Example of SCR alignments

(c) Feature Set
The feature set is a file that contains all the residue features (besides the PSSM) that were used in the neural network. The first line contains the protein sequence and the remainder of the file is divided into columns based on different residue properties. The columns correspond to the following features:

# - Residue Number
L - Sequence Length
AA - Amino Acid
SS - Secondary Structure by DSSP
CB14 - Number of C-beta Residue Contacts in 14A Radius
SSP - PSIPRED Secondary Structure Predictions (C, H, E)
RSAP - RSA Prediction
PBL_CSV - AL2CO Sequence Conservation Values from PSIBLAST Homologs
PBL_FRC - Gap Fraction from PSIBLAST Homolog Alignments
SCI - SCI Generated from Pairwise DaliLite Alignments

(d) Position Specific Scoring Matrix (PSSM)
The PSSM corresponds to a matrix of dimension (N, 20) where N is the number of residues for a protein.

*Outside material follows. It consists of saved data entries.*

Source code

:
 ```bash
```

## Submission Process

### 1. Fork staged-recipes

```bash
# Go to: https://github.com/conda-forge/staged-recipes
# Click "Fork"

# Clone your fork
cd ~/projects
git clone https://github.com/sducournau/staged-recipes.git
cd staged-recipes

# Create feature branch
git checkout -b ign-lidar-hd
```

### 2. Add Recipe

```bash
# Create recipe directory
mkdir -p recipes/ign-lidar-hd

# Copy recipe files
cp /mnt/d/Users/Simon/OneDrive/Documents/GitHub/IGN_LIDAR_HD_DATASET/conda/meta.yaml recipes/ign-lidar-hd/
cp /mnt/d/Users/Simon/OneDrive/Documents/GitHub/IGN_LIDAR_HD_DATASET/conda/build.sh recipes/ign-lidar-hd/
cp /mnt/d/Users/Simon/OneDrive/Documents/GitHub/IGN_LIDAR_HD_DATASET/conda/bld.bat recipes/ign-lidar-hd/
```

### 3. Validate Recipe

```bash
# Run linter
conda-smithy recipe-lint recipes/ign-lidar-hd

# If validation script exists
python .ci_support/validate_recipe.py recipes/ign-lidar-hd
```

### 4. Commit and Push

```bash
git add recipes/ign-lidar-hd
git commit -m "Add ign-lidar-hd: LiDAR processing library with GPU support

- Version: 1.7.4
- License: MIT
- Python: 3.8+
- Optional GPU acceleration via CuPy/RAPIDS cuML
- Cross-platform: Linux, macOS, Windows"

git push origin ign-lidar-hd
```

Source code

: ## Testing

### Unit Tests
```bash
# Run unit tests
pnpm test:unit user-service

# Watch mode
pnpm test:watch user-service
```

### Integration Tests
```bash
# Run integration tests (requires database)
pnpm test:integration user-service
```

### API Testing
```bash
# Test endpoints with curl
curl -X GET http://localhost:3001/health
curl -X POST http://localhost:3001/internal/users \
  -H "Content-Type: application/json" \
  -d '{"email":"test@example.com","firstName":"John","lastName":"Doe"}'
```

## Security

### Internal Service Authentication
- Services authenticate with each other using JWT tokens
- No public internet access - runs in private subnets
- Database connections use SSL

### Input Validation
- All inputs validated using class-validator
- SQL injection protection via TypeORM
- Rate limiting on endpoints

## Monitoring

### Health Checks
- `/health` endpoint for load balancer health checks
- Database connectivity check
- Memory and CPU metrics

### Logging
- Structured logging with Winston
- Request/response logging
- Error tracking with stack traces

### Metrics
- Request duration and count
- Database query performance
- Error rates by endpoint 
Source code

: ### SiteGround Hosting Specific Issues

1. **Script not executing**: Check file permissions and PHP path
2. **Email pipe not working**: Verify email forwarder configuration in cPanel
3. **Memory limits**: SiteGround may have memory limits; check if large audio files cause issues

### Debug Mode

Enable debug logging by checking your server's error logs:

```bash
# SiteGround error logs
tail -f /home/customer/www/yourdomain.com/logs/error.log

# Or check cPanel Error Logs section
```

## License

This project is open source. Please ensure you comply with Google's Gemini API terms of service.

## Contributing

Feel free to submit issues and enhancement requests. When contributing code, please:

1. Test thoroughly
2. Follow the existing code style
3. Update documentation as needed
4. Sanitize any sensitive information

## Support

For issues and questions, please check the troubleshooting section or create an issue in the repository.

It is calculated directly from the PSIBLAST algorithm with 4 iterations and e-value of 10^-4. Each column represents the frequency of amino acids (ordered alphabetically by their one letter code) in the PSIBLAST alignments.

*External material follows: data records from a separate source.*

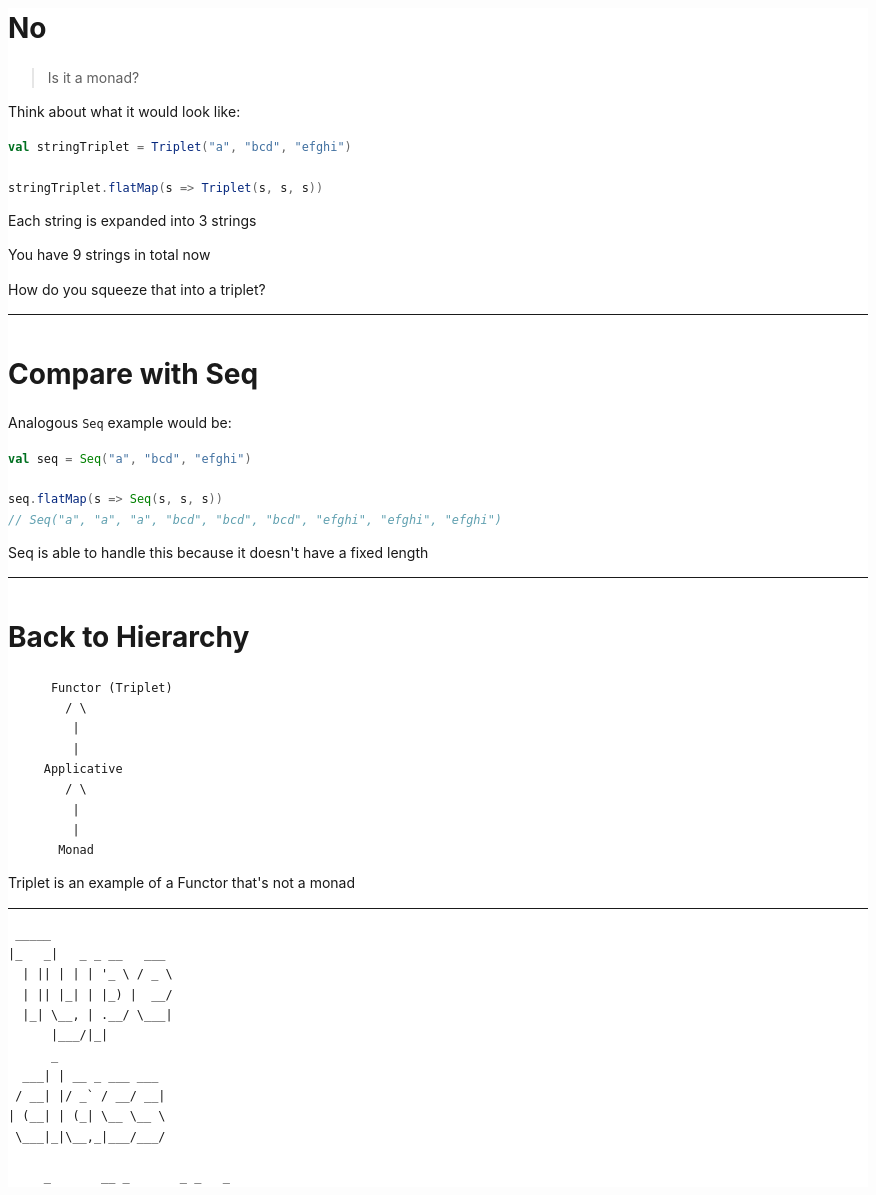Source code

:
# No

> Is it a monad?

Think about what it would look like:

```scala
val stringTriplet = Triplet("a", "bcd", "efghi")

stringTriplet.flatMap(s => Triplet(s, s, s))
```

Each string is expanded into 3 strings

You have 9 strings in total now

How do you squeeze that into a triplet?

---

# Compare with Seq

Analogous `Seq` example would be:

```scala
val seq = Seq("a", "bcd", "efghi")

seq.flatMap(s => Seq(s, s, s))
// Seq("a", "a", "a", "bcd", "bcd", "bcd", "efghi", "efghi", "efghi")
```

Seq is able to handle this because it doesn't have a fixed length

---

# Back to Hierarchy

```
      Functor (Triplet)
        / \
         |
         |
     Applicative
        / \
         |
         |
       Monad
```

Triplet is an example of a Functor that's not a monad

---

```
 _____
|_   _|   _ _ __   ___
  | || | | | '_ \ / _ \
  | || |_| | |_) |  __/
  |_| \__, | .__/ \___|
      |___/|_|
      _
  ___| | __ _ ___ ___
 / __| |/ _` / __/ __|
| (__| | (_| \__ \__ \
 \___|_|\__,_|___/___/

     _       __ _       _ _   _
```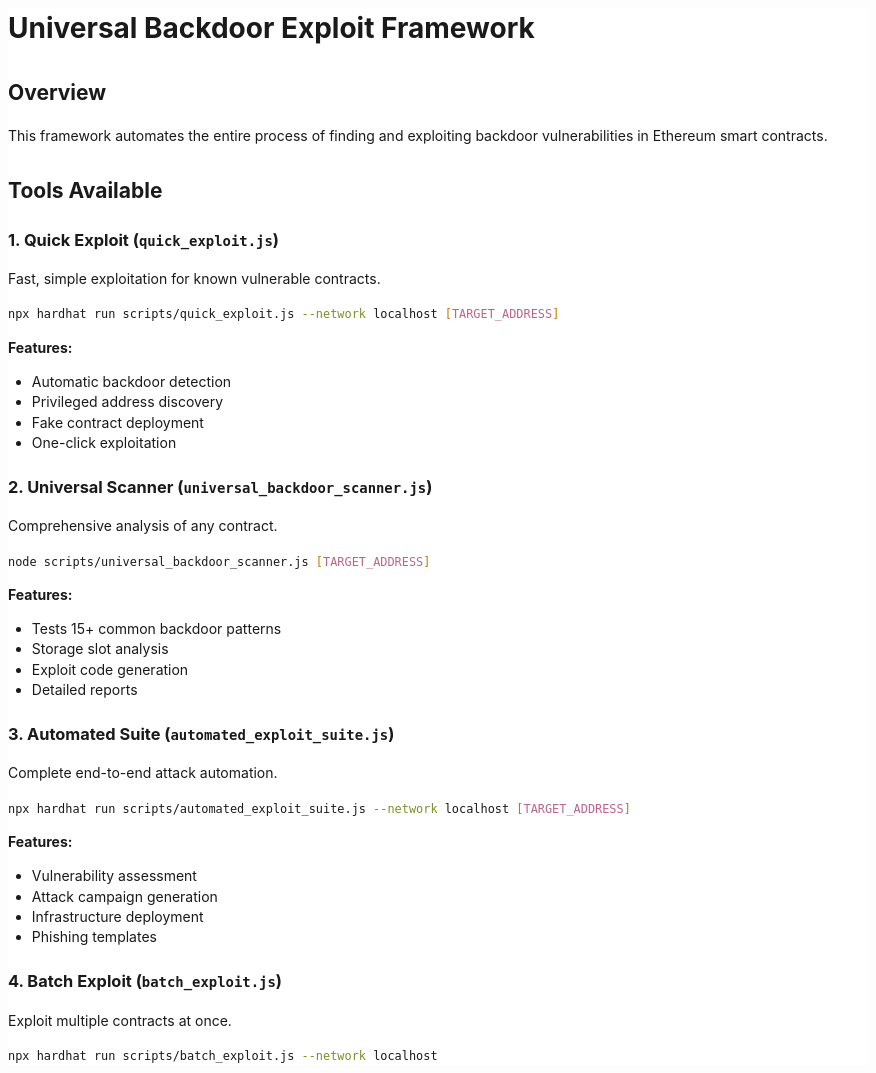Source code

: # Universal Backdoor Exploit Framework

## Overview

This framework automates the entire process of finding and exploiting backdoor vulnerabilities in Ethereum smart contracts.

## Tools Available

### 1. Quick Exploit (`quick_exploit.js`)
Fast, simple exploitation for known vulnerable contracts.

```bash
npx hardhat run scripts/quick_exploit.js --network localhost [TARGET_ADDRESS]
```

**Features:**
- Automatic backdoor detection
- Privileged address discovery
- Fake contract deployment
- One-click exploitation

### 2. Universal Scanner (`universal_backdoor_scanner.js`)
Comprehensive analysis of any contract.

```bash
node scripts/universal_backdoor_scanner.js [TARGET_ADDRESS]
```

**Features:**
- Tests 15+ common backdoor patterns
- Storage slot analysis
- Exploit code generation
- Detailed reports

### 3. Automated Suite (`automated_exploit_suite.js`)
Complete end-to-end attack automation.

```bash
npx hardhat run scripts/automated_exploit_suite.js --network localhost [TARGET_ADDRESS]
```

**Features:**
- Vulnerability assessment
- Attack campaign generation
- Infrastructure deployment
- Phishing templates

### 4. Batch Exploit (`batch_exploit.js`)
Exploit multiple contracts at once.

```bash
npx hardhat run scripts/batch_exploit.js --network localhost
```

II. Overview of Prediction Method

Given a single protein structure or sequence, it is possible to use neural networks to predict regions that are likely to be conserved. The program first generates a set of features, as described in Section 1(c) that can be used as inputs for the neural network. The Fast Artificial Neural Network library is then implemented to return predicted SCIs which can be used to delineate SCRs.

(a) Input Format
A single protein sequence or structure can be input into the prediction program. Only one method of input (sequence or structure) can be used, and the program options can be selected based on the input type.

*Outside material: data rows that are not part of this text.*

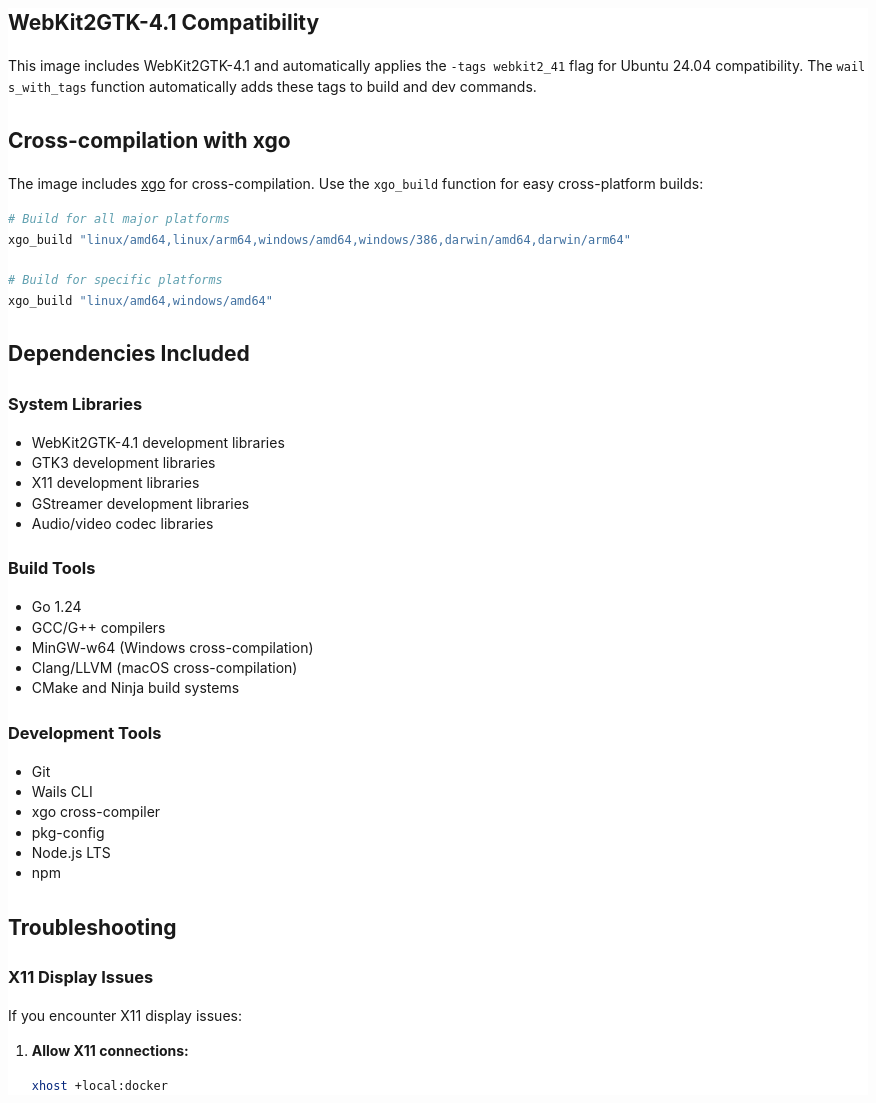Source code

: ## WebKit2GTK-4.1 Compatibility

This image includes WebKit2GTK-4.1 and automatically applies the `-tags webkit2_41` flag for Ubuntu 24.04 compatibility. The `wails_with_tags` function automatically adds these tags to build and dev commands.

## Cross-compilation with xgo

The image includes [xgo](https://github.com/crazy-max/xgo) for cross-compilation. Use the `xgo_build` function for easy cross-platform builds:

```bash
# Build for all major platforms
xgo_build "linux/amd64,linux/arm64,windows/amd64,windows/386,darwin/amd64,darwin/arm64"

# Build for specific platforms
xgo_build "linux/amd64,windows/amd64"
```

## Dependencies Included

### System Libraries
- WebKit2GTK-4.1 development libraries
- GTK3 development libraries
- X11 development libraries
- GStreamer development libraries
- Audio/video codec libraries

### Build Tools
- Go 1.24
- GCC/G++ compilers
- MinGW-w64 (Windows cross-compilation)
- Clang/LLVM (macOS cross-compilation)
- CMake and Ninja build systems

### Development Tools
- Git
- Wails CLI
- xgo cross-compiler
- pkg-config
- Node.js LTS
- npm

## Troubleshooting

### X11 Display Issues

If you encounter X11 display issues:

1. **Allow X11 connections:**
   ```bash
   xhost +local:docker
   ```
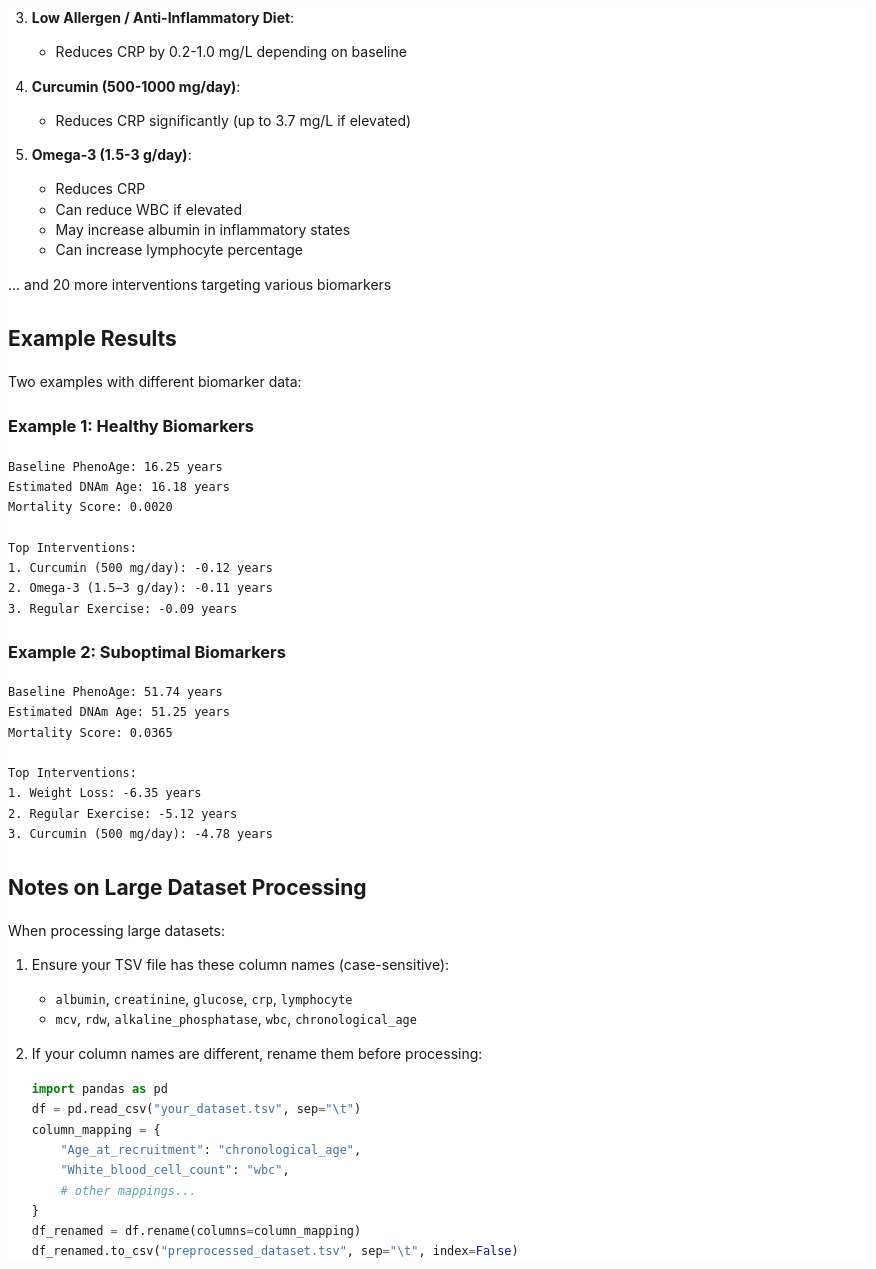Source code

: 3. **Low Allergen / Anti-Inflammatory Diet**:
   - Reduces CRP by 0.2-1.0 mg/L depending on baseline

4. **Curcumin (500-1000 mg/day)**:
   - Reduces CRP significantly (up to 3.7 mg/L if elevated)

5. **Omega-3 (1.5-3 g/day)**:
   - Reduces CRP
   - Can reduce WBC if elevated
   - May increase albumin in inflammatory states
   - Can increase lymphocyte percentage

... and 20 more interventions targeting various biomarkers

## Example Results

Two examples with different biomarker data:

### Example 1: Healthy Biomarkers
```
Baseline PhenoAge: 16.25 years
Estimated DNAm Age: 16.18 years
Mortality Score: 0.0020

Top Interventions:
1. Curcumin (500 mg/day): -0.12 years
2. Omega-3 (1.5–3 g/day): -0.11 years
3. Regular Exercise: -0.09 years
```

### Example 2: Suboptimal Biomarkers
```
Baseline PhenoAge: 51.74 years
Estimated DNAm Age: 51.25 years
Mortality Score: 0.0365

Top Interventions:
1. Weight Loss: -6.35 years
2. Regular Exercise: -5.12 years
3. Curcumin (500 mg/day): -4.78 years
```

## Notes on Large Dataset Processing

When processing large datasets:

1. Ensure your TSV file has these column names (case-sensitive):
   - `albumin`, `creatinine`, `glucose`, `crp`, `lymphocyte`
   - `mcv`, `rdw`, `alkaline_phosphatase`, `wbc`, `chronological_age`

2. If your column names are different, rename them before processing:
   ```python
   import pandas as pd
   df = pd.read_csv("your_dataset.tsv", sep="\t")
   column_mapping = {
       "Age_at_recruitment": "chronological_age",
       "White_blood_cell_count": "wbc",
       # other mappings...
   }
   df_renamed = df.rename(columns=column_mapping)
   df_renamed.to_csv("preprocessed_dataset.tsv", sep="\t", index=False)
   ```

Input sequence: The input sequence can either be uploaded as a file (.fasta, .fa, .seq, .faa) or input into the text field, and must be in the FASTA format. A sequence recorded in a FASTA format consists of a single-line description (sequence name), followed by line(s) of sequence data. The first character of the description line should be a greater-than (">") symbol. Only a single sequence is used and any additional sequences input into the file will be ignored by the program

FASTA format: In this example, only seq0 will be used for prediction
>seq0
FQTWEEFSRAAEKLYLADPMKVRVVLKYRHVDGNLCIKVTDDLVCLVYRTDQAQDVKKIEKF
>seq1
KYRTWEEFTRAAEKLYQADPMKVRVVLKYRHCDGNLCIKVTDDVVCLLYRTDQAQDVKKIEKFHSQLMRLME
LKVTDNKECLKFKTDQAQEAKKMEKLNNIFFTLM
>seq2
EEYQTWEEFARAAEKLYLTDPMKVRVVLKYRHCDGNLCMKVTDDAVCLQYKTDQAQDVKKVEKLHGK
>seq3
MYQVWEEFSRAVEKLYLTDPMKVRVVLKYRHCDGNLCIKVTDNSVCLQYKTDQAQDVK

Input structure: The uploaded structure file should be in PDB format. PDB ids can be specified instead of uploading structure files. The chain ids can also be specificed for the input structure files or pdb ids. If a chain id is not specified, only the first chain is used.

(b) Program Options
The selections allow you to use neural networks that have been trained on structural features, sequence features, or both. If a FASTA sequence is uploaded, only features from the protein sequence can be applied whereas the input of a PDB structure allows any option to be selected. Sequence features are useful when no structure is available, structural features are the most efficient in terms of speed, and using both sets of features optimizes prediction accuracy.

(c) Output Format
The prediction program returns two types of outputs. The colored output has the predicted SCI, as well as a sequence with the same formatting as described in the Section 1(b). In addition the output is displayed in a black and white with 5 columns corresponding to the residue number, PSIPRED predicted secondary structure, AA code, SCI, and an 'X' for a structurally conserved region.